Turn every line of the data into a JSON list of strings, one string per line, skipping any blank lines. Leave the picture markers out of the list.

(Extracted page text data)
★ ★ ★ ★ ★

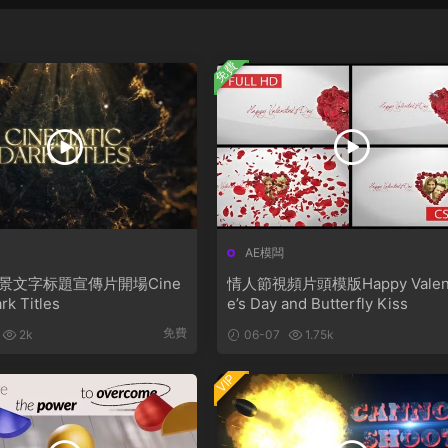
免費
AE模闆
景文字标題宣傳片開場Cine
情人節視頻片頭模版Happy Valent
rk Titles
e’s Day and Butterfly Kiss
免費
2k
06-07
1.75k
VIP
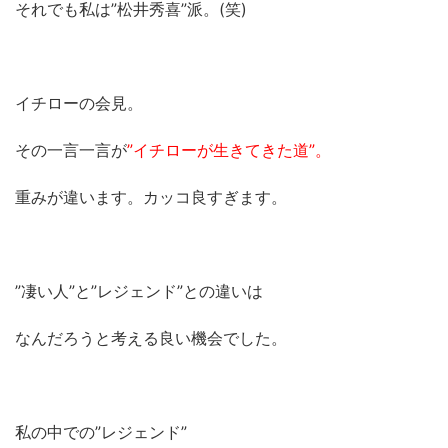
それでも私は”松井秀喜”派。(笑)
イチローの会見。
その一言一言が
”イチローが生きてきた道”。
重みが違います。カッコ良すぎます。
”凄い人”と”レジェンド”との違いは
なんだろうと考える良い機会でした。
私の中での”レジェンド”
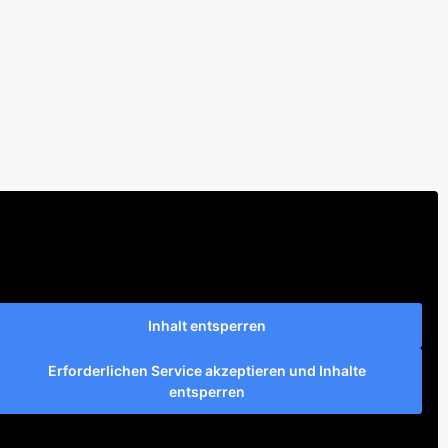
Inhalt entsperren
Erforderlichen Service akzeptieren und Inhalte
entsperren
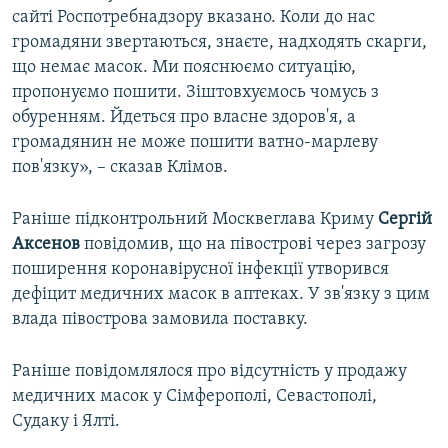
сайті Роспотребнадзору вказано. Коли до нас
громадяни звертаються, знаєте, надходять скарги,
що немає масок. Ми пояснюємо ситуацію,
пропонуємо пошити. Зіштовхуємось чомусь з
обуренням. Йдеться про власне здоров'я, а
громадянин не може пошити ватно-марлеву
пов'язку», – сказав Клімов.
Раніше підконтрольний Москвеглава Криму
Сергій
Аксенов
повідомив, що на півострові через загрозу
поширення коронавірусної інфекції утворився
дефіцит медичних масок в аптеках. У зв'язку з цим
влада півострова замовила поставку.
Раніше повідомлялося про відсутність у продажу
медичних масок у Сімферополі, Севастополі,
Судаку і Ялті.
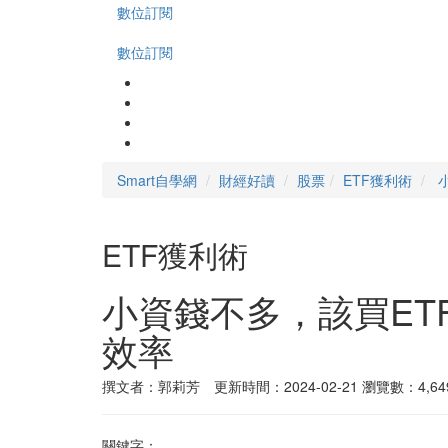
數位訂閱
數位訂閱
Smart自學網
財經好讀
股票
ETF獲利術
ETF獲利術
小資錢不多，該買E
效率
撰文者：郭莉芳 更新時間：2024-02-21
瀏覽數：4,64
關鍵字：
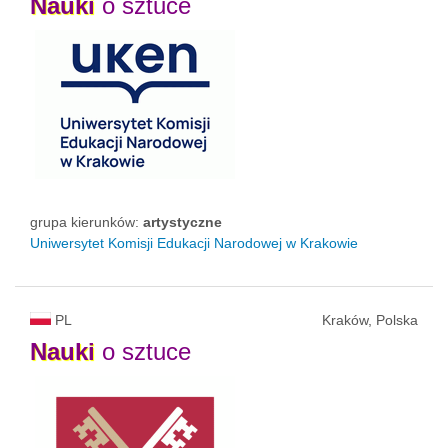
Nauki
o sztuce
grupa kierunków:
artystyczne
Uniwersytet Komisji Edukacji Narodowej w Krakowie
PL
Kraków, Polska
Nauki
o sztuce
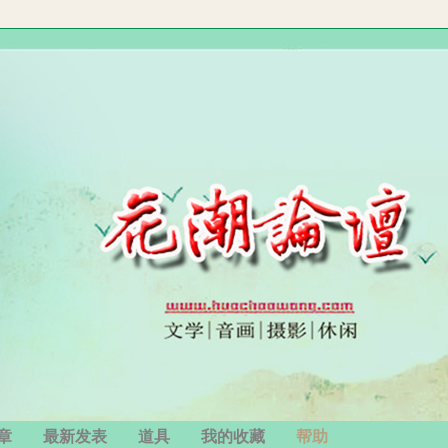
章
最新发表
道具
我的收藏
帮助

★ ★ ★ ★ ★

▶ **Reply**
[
  "免費",
  "AE模闆",
  "景文字标題宣傳片開場Cine",
  "情人節視頻片頭模版Happy Valent",
  "rk Titles",
  "e’s Day and Butterfly Kiss",
  "免費",
  "2k",
  "06-07",
  "1.75k",
  "VIP",
  "それでも私は”松井秀喜”派。(笑)",
  "イチローの会見。",
  "その一言一言が",
  "”イチローが生きてきた道”。",
  "重みが違います。カッコ良すぎます。",
  "”凄い人”と”レジェンド”との違いは",
  "なんだろうと考える良い機会でした。",
  "私の中での”レジェンド”",
  "Inhalt entsperren",
  "Erforderlichen Service akzeptieren und Inhalte",
  "entsperren",
  "сайті Роспотребнадзору вказано. Коли до нас",
  "громадяни звертаються, знаєте, надходять скарги,",
  "що немає масок. Ми пояснюємо ситуацію,",
  "пропонуємо пошити. Зіштовхуємось чомусь з",
  "обуренням. Йдеться про власне здоров'я, а",
  "громадянин не може пошити ватно-марлеву",
  "пов'язку», – сказав Клімов.",
  "Раніше підконтрольний Москвеглава Криму",
  "Сергій",
  "Аксенов",
  "повідомив, що на півострові через загрозу",
  "поширення коронавірусної інфекції утворився",
  "дефіцит медичних масок в аптеках. У зв'язку з цим",
  "влада півострова замовила поставку.",
  "Раніше повідомлялося про відсутність у продажу",
  "медичних масок у Сімферополі, Севастополі,",
  "Судаку і Ялті.",
  "數位訂閱",
  "數位訂閱",
  "Smart自學網",
  "財經好讀",
  "股票",
  "ETF獲利術",
  "ETF獲利術",
  "小資錢不多，該買E",
  "效率",
  "撰文者：郭莉芳 更新時間：2024-02-21",
  "瀏覽數：4,64",
  "關鍵字：",
  "Nauki",
  "o sztuce",
  "grupa kierunków:",
  "artystyczne",
  "Uniwersytet Komisji Edukacji Narodowej w Krakowie",
  "PL",
  "Kraków, Polska",
  "Nauki",
  "o sztuce",
  "章",
  "最新发表",
  "道具",
  "我的收藏",
  "帮助"
]